**PROBLEM REQUIREMENTS:** Below are records to reproduce in full; copy them exactly but keep the pictures out.

——————

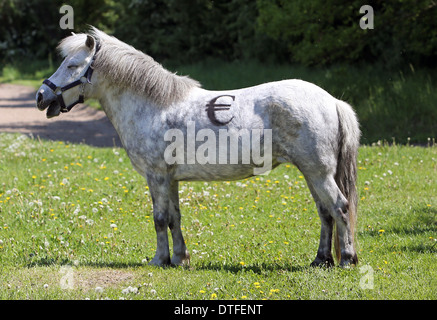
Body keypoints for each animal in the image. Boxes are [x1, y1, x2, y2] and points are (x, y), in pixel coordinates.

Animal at [35, 28, 360, 268]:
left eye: (72, 65)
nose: (40, 96)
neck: (154, 105)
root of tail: (332, 100)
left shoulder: (156, 177)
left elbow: (159, 219)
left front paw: (159, 260)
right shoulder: (170, 179)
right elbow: (174, 218)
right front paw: (180, 259)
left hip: (317, 173)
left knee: (340, 207)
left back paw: (346, 259)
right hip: (312, 173)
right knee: (325, 212)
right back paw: (321, 260)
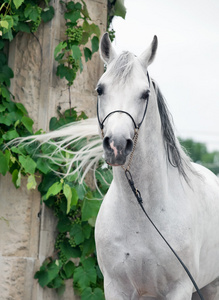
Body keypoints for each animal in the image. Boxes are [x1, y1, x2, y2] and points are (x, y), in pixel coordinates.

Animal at [94, 33, 219, 300]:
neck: (141, 214)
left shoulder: (180, 289)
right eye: (100, 89)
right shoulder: (116, 288)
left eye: (145, 94)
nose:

——————

**SOLUTION TO THE PROBLEM:**
Body keypoints for each animal in the image. Boxes are [x1, y1, x2, y2] and points are (x, y), in pixel coordinates.

Animal at [35, 28, 360, 268]:
left eye: (72, 65)
nose: (40, 96)
neck: (154, 105)
root of tail: (332, 100)
left shoulder: (156, 177)
left elbow: (159, 219)
left front paw: (159, 260)
right shoulder: (170, 179)
right elbow: (174, 218)
right front paw: (180, 259)
left hip: (317, 173)
left knee: (340, 207)
left back paw: (346, 259)
right hip: (312, 173)
right knee: (325, 212)
right back paw: (321, 260)
Body keypoints for each animal in the image. Boxes are [x1, y1, x2, y2] and points are (x, y), in pixel coordinates.

Animal at [94, 33, 219, 300]:
neck: (141, 214)
left shoulder: (180, 289)
right eye: (100, 89)
right shoulder: (116, 288)
left eye: (145, 94)
nose:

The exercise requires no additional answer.